St. Louis was specifically chosen because its urban layout and river access closely resembled Moscow, making it a stand-in for Soviet cities. Most residents exposed to the spraying were poor and Black — and none were informed. The tests continued for years, with chemicals dispersed from planes, rooftops, and vehicles.
Shockingly, St. Louis was not the only community subjected to such experiments. Disturbing cases have surfaced elsewhere including cases of children at the Fernald School in Massachusetts being fed radioactive oatmeal under the guise of joining a “science club”. In another cases, pregnant women at hospitals in Tennessee and California were unknowingly given radioactive iron to study how radiation crossed the placenta. As per the Newsnation report, many victims later reported miscarriages, birth defects, and chronic illnesses, sparking lawsuits in the 1990s.
What the Army Says
The U.S. Army has long maintained that the chemical posed no danger, citing a 1994 internal review and a 1997 National Research Council (NRC) report, both of which concluded there was “no evidence” of health risks.

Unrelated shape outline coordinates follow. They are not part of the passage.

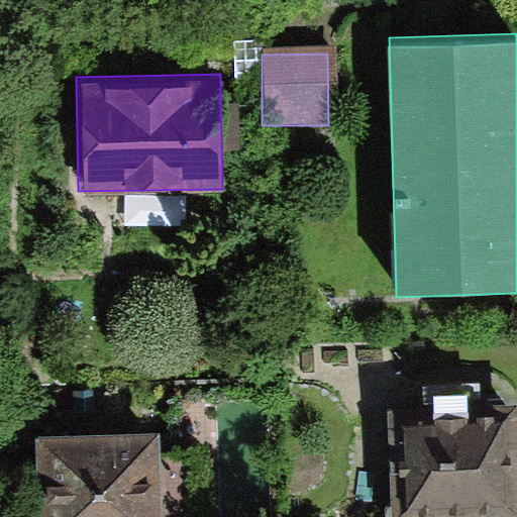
[(391,422),(390,516),(514,516),(515,422),(391,422)]
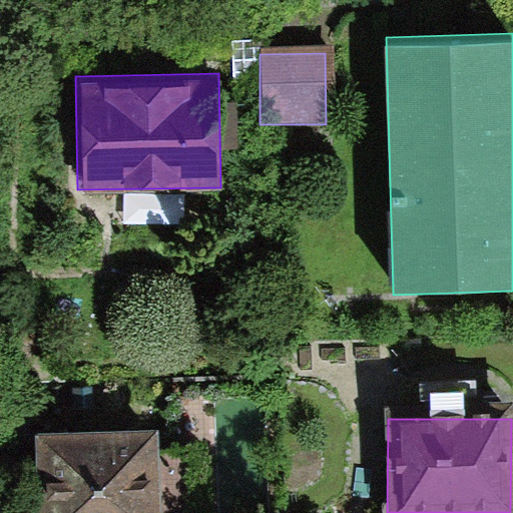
[(39,432),(40,512),(158,512),(156,429),(39,432)]
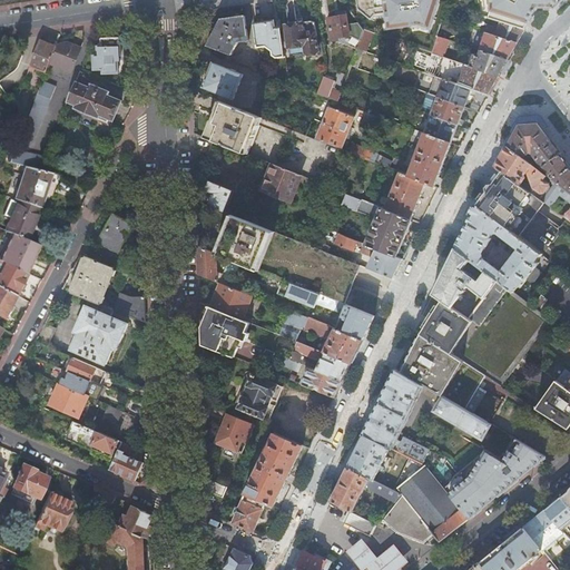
[(355,0),(357,11),(370,20),(384,17),(386,31),(411,28),(418,27),(428,30),(436,0),(355,0)]
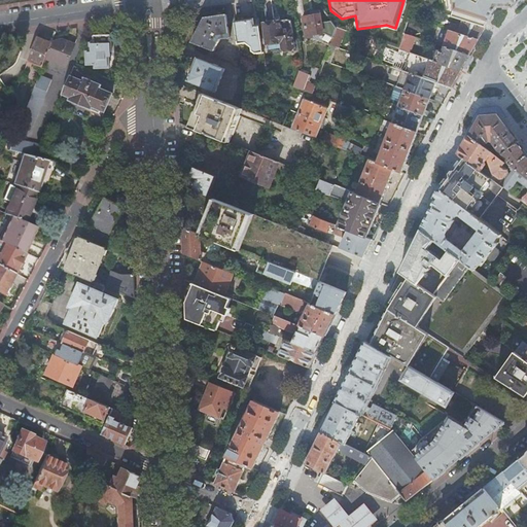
[(386,25),(380,26),(380,31),(387,30),(396,33),(407,0),(403,0),(395,28),(386,25)]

However, NewsNation noted that the NRC also acknowledged prolonged exposure to zinc cadmium sulfide could cause kidney damage, bone toxicity, and even lung cancer if exposure levels were high. Adding to the controversy, several Army records were either classified or missing, preventing the NRC from conducting independent testing or fully assessing the risks.The Researcher Who Exposed the TruthDr. Lisa Martino-Taylor, a sociologist from Southern Illinois University Edwardsville, spent decades piecing together what really happened. After hearing accounts from neighbors who developed cancer and remembered strange “spraying” during their childhood, she reviewed thousands of declassified documents.
Her research revealed that the scientists behind the St. Louis project were not ordinary chemists but radiological warfare experts. Among them were Brig. Gen. William Creasy, head of the Army Chemical Corps, and Philip Leighton, the Army’s top aerosol chemist, both deeply involved in radioactive weapons research.
While the Army admits only to spraying zinc cadmium sulfide, Martino-Taylor believes radioactive substances may also have been tested. She pointed to Leighton’s dual role overseeing the St. Louis project while also directing operations at Dugway Proving Ground in Utah — a secret facility known for chemical and radiological weapons testing.
Her findings suggest that data from St. Louis was compared directly with Dugway’s classified experiments, raising suspicions that the city may have been part of a larger radiological weapons program.
What Did They Know?
Martino-Taylor argues that Army scientists were fully aware of cadmium’s dangers as early as the 1950s. “They knew it was toxic,” she said, stressing that thousands of Americans and Canadians were deliberately exposed to harmful substances in the name of Cold War preparedness.